Además, si los mecanismos de autocontrol necesitan ayuda externa, son las restricciones comunes las que los refuerzan. Vemos que Freud ya no enfatiza la visión de la cultura como un mal necesario sino más bien como un apoyo útil que proporciona un sentido también necesario.
Por oro lado, abandona la idea acerca de que la agresividad humana conduce inevitablemente a la guerra en tanto necesidad primaria. Reconoce ahora que disponemos de alternativas culturales para estas necesidades y habla de la posibilidad de erigir una autoridad central a la que se otrogue el derecho de juzgar todos los conflictos de intereses, algo así como nuestro sistema de Derechos Internacionales hoy.
En conclusión, en estos ensayos sobre la guerra, Freud aporta a la teoría política la opinión psicoanalítica acerca de las funciones directrices de la cultura esclareciendo el papel de la frustración en el desarrollo humano. Demuestra que las necesidades interiores pueden ser satisfechas socialmente, o en otras palabras, sí es posible encontrar equivalentes morales de la guerra.
La cohesión social
(La psicología de las masas y el análisis del yo)
La atención que la psicología del yo presta a la interacción entre las realidades interna y externa es otra de las vias que abre posibilidades para una cooperación interdisciplinaria con las ciencias sociales. Hemos dicho que Freud pensaba la guerra como un resultado primario de los instintos, un relajamiento de las inhibiciones de la civilización que llevaría a las tendencias eróticas y agresivas a manifestarse cada vez más, a medida que progresa la regresión de la sociedad. Por otro lado, la participación común en el crimen puede ser un poderoso elemento en la identificación de un grupo ya que el estimular los sentimientos de culpabilidad, promueve la unidad.
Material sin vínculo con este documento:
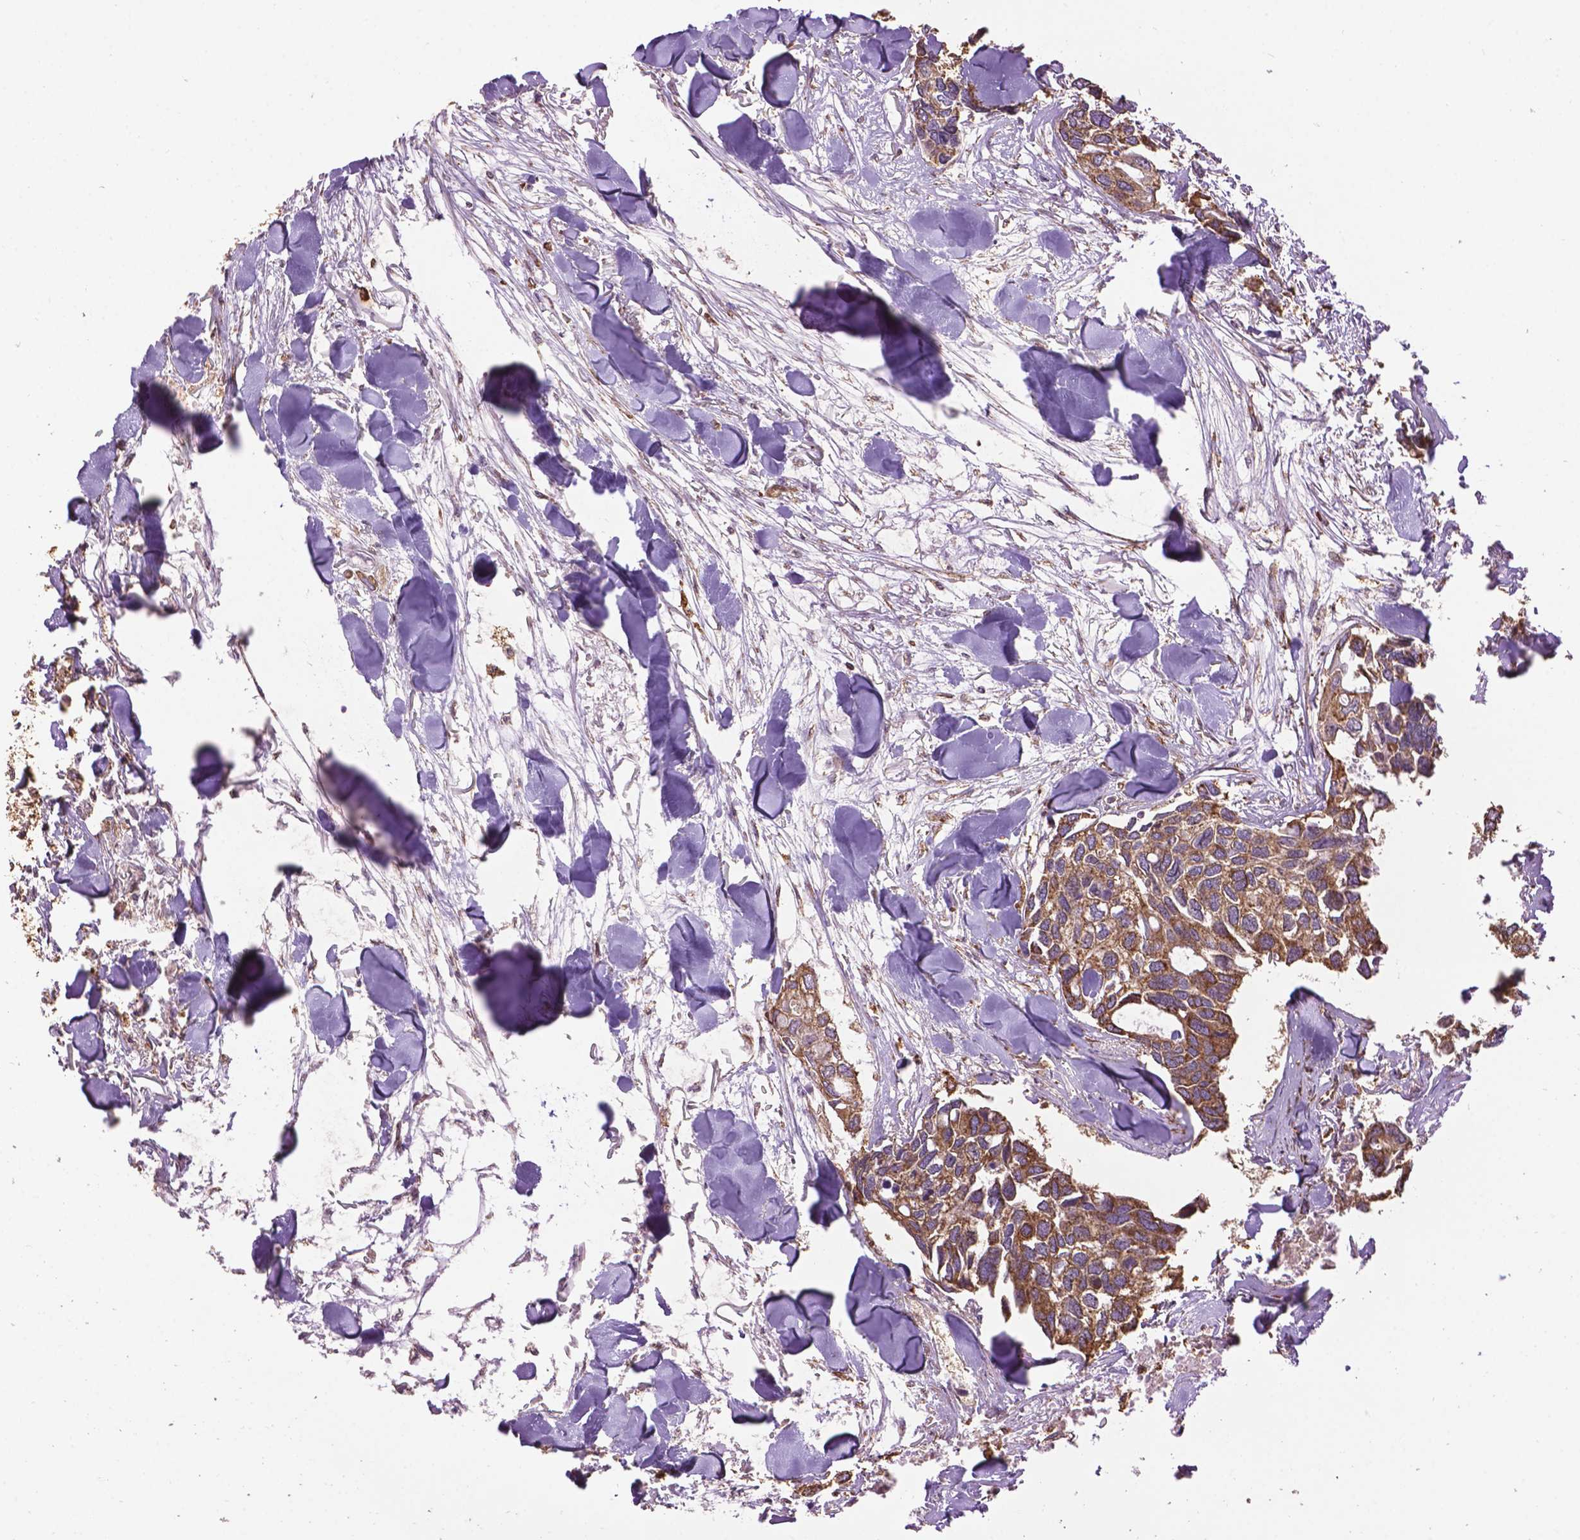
{"staining": {"intensity": "moderate", "quantity": ">75%", "location": "cytoplasmic/membranous"}, "tissue": "breast cancer", "cell_type": "Tumor cells", "image_type": "cancer", "snomed": [{"axis": "morphology", "description": "Duct carcinoma"}, {"axis": "topography", "description": "Breast"}], "caption": "A histopathology image showing moderate cytoplasmic/membranous staining in approximately >75% of tumor cells in breast cancer, as visualized by brown immunohistochemical staining.", "gene": "PPP2R5E", "patient": {"sex": "female", "age": 83}}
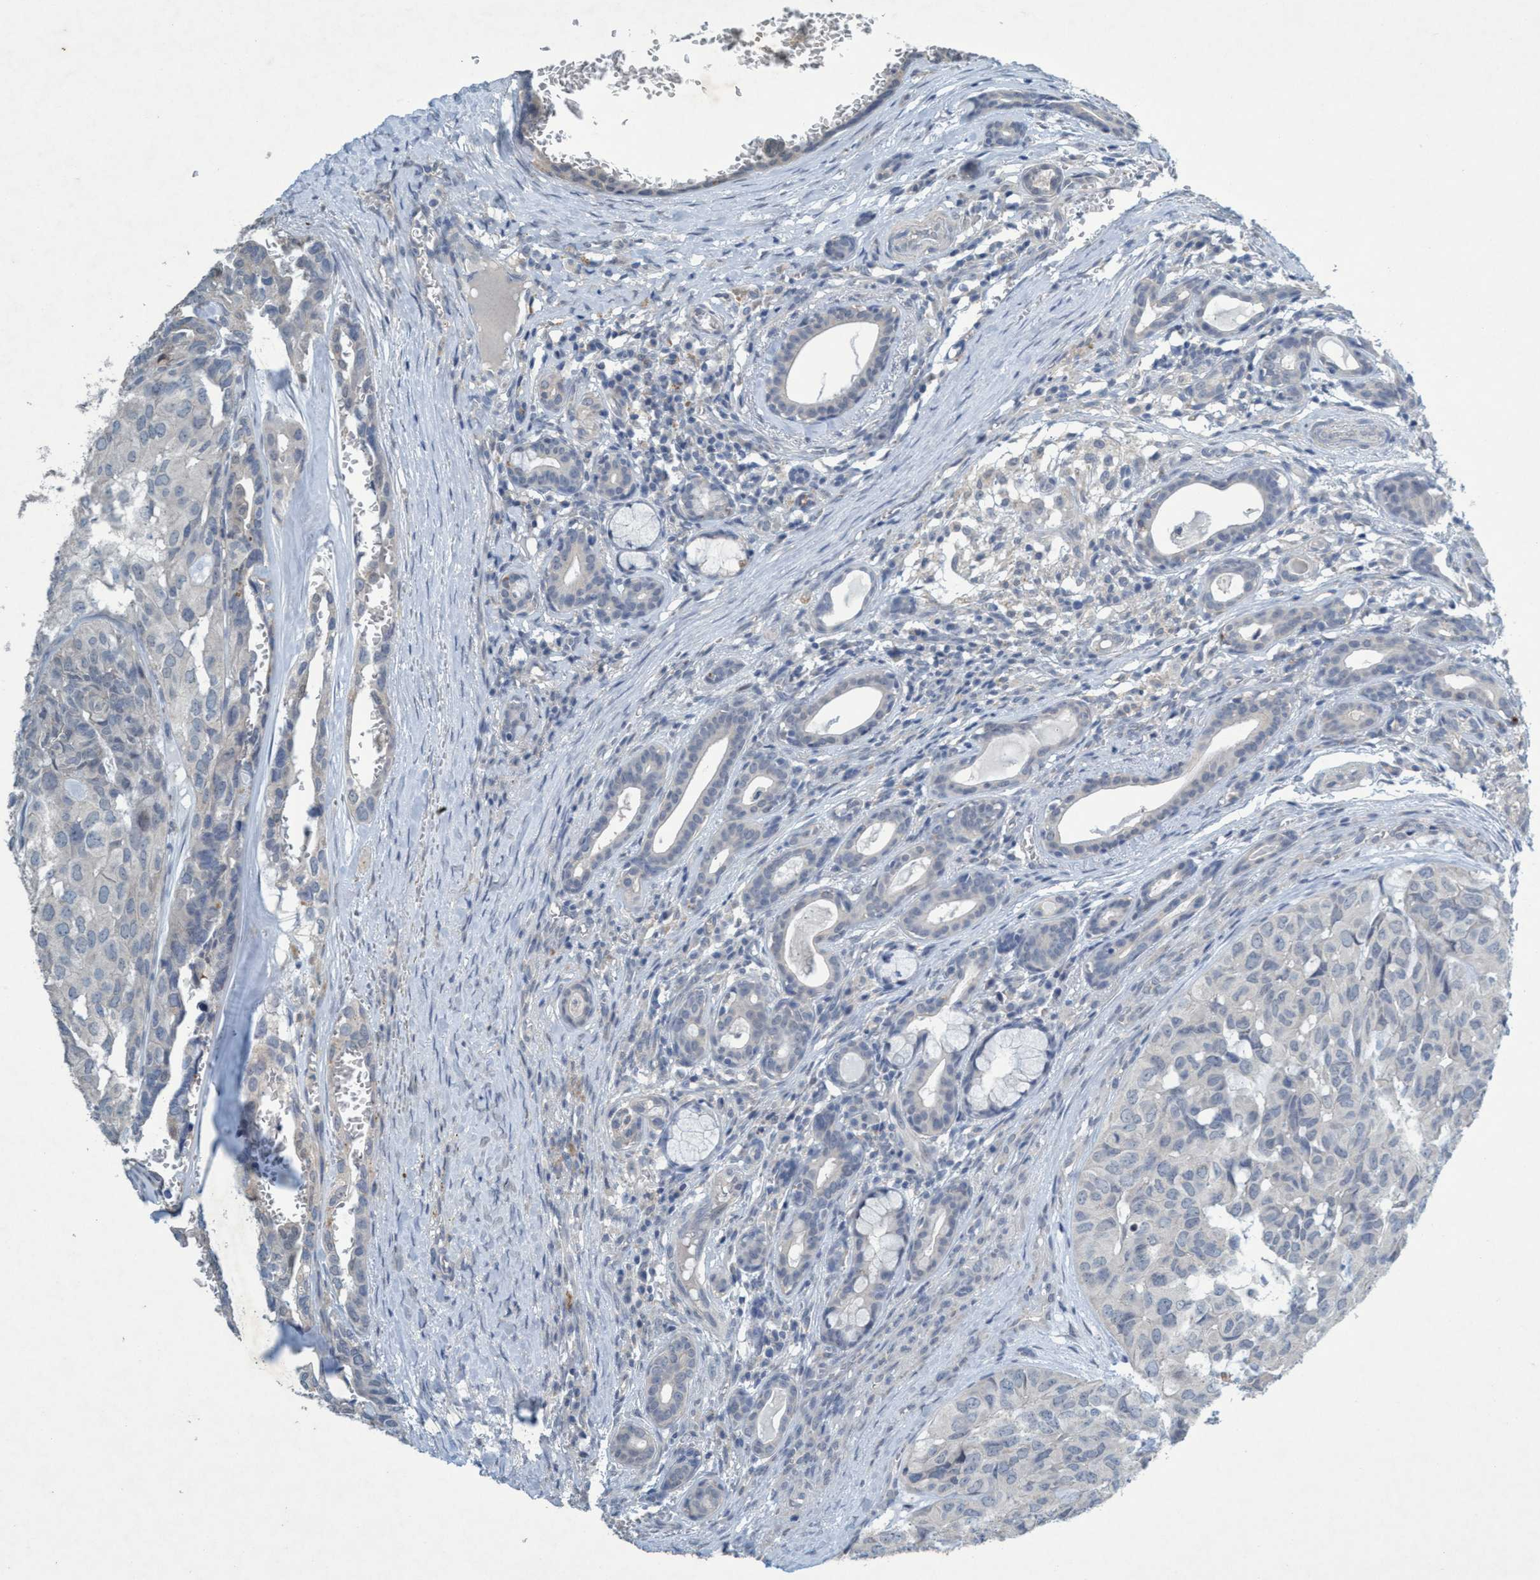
{"staining": {"intensity": "negative", "quantity": "none", "location": "none"}, "tissue": "head and neck cancer", "cell_type": "Tumor cells", "image_type": "cancer", "snomed": [{"axis": "morphology", "description": "Adenocarcinoma, NOS"}, {"axis": "topography", "description": "Salivary gland, NOS"}, {"axis": "topography", "description": "Head-Neck"}], "caption": "Head and neck cancer stained for a protein using IHC demonstrates no positivity tumor cells.", "gene": "RNF208", "patient": {"sex": "female", "age": 76}}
Los nazis se dieron cuenta de la eficacia de sus atrocidades, por esto, a través de lazos de identificación con los líderes y mediante la ejecución real de crímenes, reforzaban la solidaridad social.
La tesis de que todas las sociedades y los grupos que las componen se mantienen unidos por mecanismos como el sentimiento de culpabilidad, víctimas propiciatorias, identificación con los líderes, tiene importancia para cualquier sistema totalitario, o mejor aún, para toda comunidad política siempre expuesta a la manipulación de su ansiedad. Esta es la verdad psicológica fundamental que se desprende de su relato acerca del crimen de la horda primitiva en Tótem y tabú: todo sistema político se basa en la ansiedad del pueblo. Como las restricciones sociales se fundan en sentimientos de culpabilidad, la agresión interiorizada constituye una fueza de unión social. El grupo sería la resurrección de la horda primitiva -con su líder como el temido padre-, deseando ser mandado por un poder sin restriciones -“ansía obedecer”-. El padre primitivo es el ideal del grupo, y la familia, el prototipo de las reacciones de autoridad. Esta visión de la unión del grupo como dependencia del representante del padre se hizo posible al incorporar Freud la psicología del yo. Si en Totem y tabú, proponía más bien que lo que mantenía unidos a los miembros de una sociedad era el sentimiento de culpa por sus deseos y acciones asesinas, y la conciencia era considerada como una reacción a las tendencias agresivas, en Psicologia de las masas… considera la conciencia como un aspeco más positivo del yo. El adulto obedece no solo a una reacción frente a la culpabilidad por la agresión, sino también a la identificación con los demás cuidadanos en su amor común por el mismo objeto, el líder. Tal identificación permite la práctica de acciones psicológicamente regresivas ya que el líder se transforma en el superyó de los individuos, que quedan desposeídos de conciencias civilizadas. Sin embargo, es la persistencia de los sentimientos de culpa por la agresión lo que da al líder su poder, activando la ansiedad mediante la culpa para sus propios fines e incluso en contra del bien de los gobernados.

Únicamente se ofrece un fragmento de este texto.